→ WORK TO COMPLETE:
For the entries below, report every line that includes the word "What".

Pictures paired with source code

———

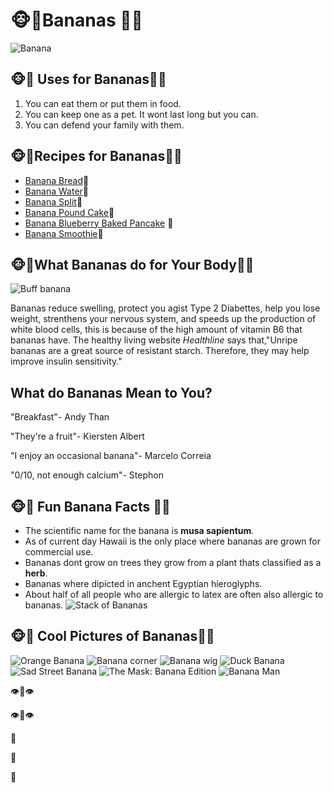 # :monkey_face::banana:**Bananas** :banana::monkey_face:
![Banana](https://encrypted-tbn0.gstatic.com/images?q=tbn:ANd9GcRjds0quR3qmPd5CBTnEnzT575E0Me7pwRKqkvxQnus3EimHKieHQ)

## :monkey_face::banana: Uses for Bananas:banana::monkey_face:
1. You can eat them or put them in food.
2. You can keep one as a pet. It wont last long but you can.
3. You can defend your family with them.

## :monkey_face::banana:Recipes for Bananas:banana::monkey_face:
* [Banana Bread](https://www.allrecipes.com/recipe/20144/banana-banana-bread/):bread:
* [Banana Water](https://www.allrecipes.com/video/9189/gam-gams-hot-banana-water/?internalSource=picture_play&referringId=270779&referringContentType=Recipe):tumbler_glass:
* [Banana Split](https://www.tasteofhome.com/recipes/all-american-banana-split/):ice_cream:
* [Banana Pound Cake](https://www.tasteofhome.com/recipes/banana-pound-cake/):cake:
* [Banana Blueberry Baked Pancake](https://www.crazyforcrust.com/banana-blueberry-baked-pancake/)	:pancakes:
* [Banana Smoothie](https://www.inspiredtaste.net/19907/simple-banana-smoothie-recipe/):tropical_drink:

## :monkey_face::banana:What Bananas do for Your Body:banana::monkey_face:
![Buff banana](https://encrypted-tbn0.gstatic.com/images?q=tbn:ANd9GcTc3ioAXe0yYci6siqfIQN2g8-sBYApqjKt8XyTQygh4yGEyJmt) 

 Bananas reduce swelling, protect you agist Type 2 Diabettes, help you lose weight, strenthens your
nervous system, and speeds up the production of white blood cells, this is because of the high amount of vitamin B6 that bananas have. The healthy living website *Healthline* says that,"Unripe bananas are a great source of resistant starch. Therefore, they may help improve insulin sensitivity." 

## What do Bananas Mean to You?
"Breakfast"- Andy Than

"They're a fruit"- Kiersten Albert

"I enjoy an occasional banana"- Marcelo Correia

"0/10, not enough calcium"- Stephon

 ## :monkey_face::banana: Fun Banana Facts :banana::monkey_face:

 * The scientific name for the banana is  **musa sapientum**.
 * As of current day Hawaii is the only place where bananas are grown for commercial use.
 * Bananas dont grow on trees they grow from a plant thats classified as a **herb**.
 * Bananas  where dipicted in anchent Egyptian hieroglyphs.
 * About half of all people who are allergic to latex are often also allergic to bananas.
 ![Stack of Bananas](https://thebananapolice.com/wp-content/uploads/2012/12/bananas-close-up.jpg)

 ## :monkey_face::banana: Cool Pictures of Bananas:banana::monkey_face:
![Orange Banana](https://encrypted-tbn0.gstatic.com/images?q=tbn:ANd9GcTR4lGE1KkKe-hnsDqCQXvV4dvnJgqe7ZlpC9N1g0AFOcByzpE2oQ)
![Banana corner](https://encrypted-tbn0.gstatic.com/images?q=tbn:ANd9GcSfVNzPfLp2Hiqlu_6lFV7ByvGrtwy_uuCUQjKm3cGasf8bDQQpNA) 
![Banana wig](https://encrypted-tbn0.gstatic.com/images?q=tbn:ANd9GcQr53x6jFZZRkGU4Z0Qj68Sxrb4f8ceG-wJ4i2z_WZZlT7vvQZuZQ)
![Duck Banana](https://encrypted-tbn0.gstatic.com/images?q=tbn:ANd9GcSGv22bajn18LrFuC77a0V7hnNRj-3ILFsu2_e9Xvi_SwtSltye)
![Sad Street Banana](https://encrypted-tbn0.gstatic.com/images?q=tbn:ANd9GcSvxdNlZiyKbpeTVG-Iyu324jsFuybIA9em--40yGrUzPA4d67Dzw)
![The Mask: Banana Edition](https://encrypted-tbn0.gstatic.com/images?q=tbn:ANd9GcSJwzYrdrPmtLq5vukEKlmPd7lzQUrpSxogHIGTOhc2-AtG1Tzm2A)
![Banana Man](https://encrypted-tbn0.gstatic.com/images?q=tbn:ANd9GcRPe4GTPPP9s-N21NSnGW0y_Iz4J9q2fLZuqtEbhP7aGZlPCrzIQg&s)

:eye::lips::eye:

:eye::tongue::eye: 

:eyes:

:nose:

:tongue:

———

→ TASK OUTPUT:
## :monkey_face::banana:What Bananas do for Your Body:banana::monkey_face:
## What do Bananas Mean to You?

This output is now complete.